### [Dataset entries]
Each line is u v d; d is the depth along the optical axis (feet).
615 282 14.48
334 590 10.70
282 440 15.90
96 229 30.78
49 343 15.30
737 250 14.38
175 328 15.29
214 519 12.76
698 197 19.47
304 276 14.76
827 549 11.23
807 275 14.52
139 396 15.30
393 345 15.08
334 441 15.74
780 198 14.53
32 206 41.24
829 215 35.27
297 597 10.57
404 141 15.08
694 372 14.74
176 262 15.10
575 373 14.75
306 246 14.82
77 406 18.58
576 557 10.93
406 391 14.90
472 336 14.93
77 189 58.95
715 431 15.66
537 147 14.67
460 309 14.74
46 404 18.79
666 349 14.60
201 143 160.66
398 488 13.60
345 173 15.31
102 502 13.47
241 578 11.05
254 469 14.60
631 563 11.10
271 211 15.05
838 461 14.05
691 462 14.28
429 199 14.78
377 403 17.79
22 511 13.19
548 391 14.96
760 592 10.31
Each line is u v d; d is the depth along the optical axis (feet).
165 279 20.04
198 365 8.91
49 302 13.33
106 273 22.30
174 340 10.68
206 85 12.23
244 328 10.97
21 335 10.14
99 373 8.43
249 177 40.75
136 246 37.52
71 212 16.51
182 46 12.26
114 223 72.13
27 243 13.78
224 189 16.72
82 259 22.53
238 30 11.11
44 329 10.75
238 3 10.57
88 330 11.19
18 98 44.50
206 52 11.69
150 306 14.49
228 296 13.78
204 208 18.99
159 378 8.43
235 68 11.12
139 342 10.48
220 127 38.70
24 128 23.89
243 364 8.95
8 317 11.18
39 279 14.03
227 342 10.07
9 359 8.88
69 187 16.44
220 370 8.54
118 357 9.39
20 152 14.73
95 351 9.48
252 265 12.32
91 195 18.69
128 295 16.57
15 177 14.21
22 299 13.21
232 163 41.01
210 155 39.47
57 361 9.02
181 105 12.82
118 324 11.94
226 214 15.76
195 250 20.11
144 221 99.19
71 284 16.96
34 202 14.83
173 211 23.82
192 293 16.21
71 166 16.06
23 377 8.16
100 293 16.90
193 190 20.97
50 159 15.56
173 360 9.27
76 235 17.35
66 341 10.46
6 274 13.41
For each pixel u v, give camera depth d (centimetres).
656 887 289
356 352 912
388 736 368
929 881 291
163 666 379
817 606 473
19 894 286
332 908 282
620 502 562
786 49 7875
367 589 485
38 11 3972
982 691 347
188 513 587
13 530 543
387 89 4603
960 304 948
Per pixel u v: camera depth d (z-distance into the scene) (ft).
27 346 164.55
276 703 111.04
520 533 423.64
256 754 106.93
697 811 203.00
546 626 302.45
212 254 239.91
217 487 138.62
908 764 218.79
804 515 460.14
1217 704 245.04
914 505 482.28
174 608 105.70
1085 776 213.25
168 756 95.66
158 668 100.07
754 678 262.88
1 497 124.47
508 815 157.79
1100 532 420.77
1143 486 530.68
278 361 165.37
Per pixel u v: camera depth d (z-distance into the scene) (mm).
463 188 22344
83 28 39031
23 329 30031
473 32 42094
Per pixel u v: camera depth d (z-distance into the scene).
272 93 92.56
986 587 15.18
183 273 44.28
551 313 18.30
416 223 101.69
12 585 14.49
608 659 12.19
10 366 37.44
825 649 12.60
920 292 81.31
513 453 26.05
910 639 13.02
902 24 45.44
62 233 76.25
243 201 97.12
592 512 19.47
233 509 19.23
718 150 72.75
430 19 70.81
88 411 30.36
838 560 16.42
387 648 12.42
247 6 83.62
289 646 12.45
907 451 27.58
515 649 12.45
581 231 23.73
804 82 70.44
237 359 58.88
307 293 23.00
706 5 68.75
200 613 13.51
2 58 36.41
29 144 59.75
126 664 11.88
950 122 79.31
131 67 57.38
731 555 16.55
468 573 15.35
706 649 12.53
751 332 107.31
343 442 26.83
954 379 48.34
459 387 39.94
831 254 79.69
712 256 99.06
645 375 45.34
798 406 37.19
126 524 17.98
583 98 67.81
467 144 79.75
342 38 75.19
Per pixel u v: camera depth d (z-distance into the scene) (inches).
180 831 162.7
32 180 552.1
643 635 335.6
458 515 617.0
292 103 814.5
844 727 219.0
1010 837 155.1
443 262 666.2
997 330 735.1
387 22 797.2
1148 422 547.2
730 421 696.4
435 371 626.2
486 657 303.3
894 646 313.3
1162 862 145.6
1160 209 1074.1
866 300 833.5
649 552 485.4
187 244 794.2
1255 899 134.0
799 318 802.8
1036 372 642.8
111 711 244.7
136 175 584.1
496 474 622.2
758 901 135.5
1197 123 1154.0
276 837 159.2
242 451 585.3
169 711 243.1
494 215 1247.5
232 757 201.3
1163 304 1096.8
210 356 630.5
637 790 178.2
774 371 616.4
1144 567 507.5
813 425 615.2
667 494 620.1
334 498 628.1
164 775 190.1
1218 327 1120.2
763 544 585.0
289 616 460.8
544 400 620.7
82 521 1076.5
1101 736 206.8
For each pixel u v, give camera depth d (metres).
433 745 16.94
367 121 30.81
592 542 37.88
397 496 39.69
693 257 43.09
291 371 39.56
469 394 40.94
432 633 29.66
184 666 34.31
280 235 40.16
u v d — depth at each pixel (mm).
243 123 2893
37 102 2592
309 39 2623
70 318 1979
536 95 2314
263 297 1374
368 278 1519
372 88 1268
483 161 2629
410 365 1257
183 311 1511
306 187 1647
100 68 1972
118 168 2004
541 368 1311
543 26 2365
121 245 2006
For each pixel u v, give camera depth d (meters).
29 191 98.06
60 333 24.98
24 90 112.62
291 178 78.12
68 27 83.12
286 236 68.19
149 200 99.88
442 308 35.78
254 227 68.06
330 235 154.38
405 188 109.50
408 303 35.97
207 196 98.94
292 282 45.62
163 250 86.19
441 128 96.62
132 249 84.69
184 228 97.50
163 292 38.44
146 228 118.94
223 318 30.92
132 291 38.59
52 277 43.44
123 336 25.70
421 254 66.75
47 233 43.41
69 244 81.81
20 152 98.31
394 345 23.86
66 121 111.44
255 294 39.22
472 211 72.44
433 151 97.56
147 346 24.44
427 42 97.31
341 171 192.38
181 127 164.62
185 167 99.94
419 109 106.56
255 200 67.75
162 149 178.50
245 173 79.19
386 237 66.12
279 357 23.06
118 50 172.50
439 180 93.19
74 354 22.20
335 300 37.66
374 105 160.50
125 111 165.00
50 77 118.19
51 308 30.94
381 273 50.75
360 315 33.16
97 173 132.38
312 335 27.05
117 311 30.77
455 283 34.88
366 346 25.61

### [Your objective]
Output an exact copy of the lines beginning at the one that holds "441 128 96.62" and running through the final line of the records.

### [Problem solution]
441 128 96.62
132 249 84.69
184 228 97.50
163 292 38.44
146 228 118.94
223 318 30.92
132 291 38.59
52 277 43.44
123 336 25.70
421 254 66.75
47 233 43.41
69 244 81.81
20 152 98.31
394 345 23.86
66 121 111.44
255 294 39.22
472 211 72.44
433 151 97.56
147 346 24.44
427 42 97.31
341 171 192.38
181 127 164.62
185 167 99.94
419 109 106.56
255 200 67.75
162 149 178.50
245 173 79.19
386 237 66.12
279 357 23.06
118 50 172.50
439 180 93.19
74 354 22.20
335 300 37.66
374 105 160.50
125 111 165.00
50 77 118.19
51 308 30.94
381 273 50.75
360 315 33.16
97 173 132.38
312 335 27.05
117 311 30.77
455 283 34.88
366 346 25.61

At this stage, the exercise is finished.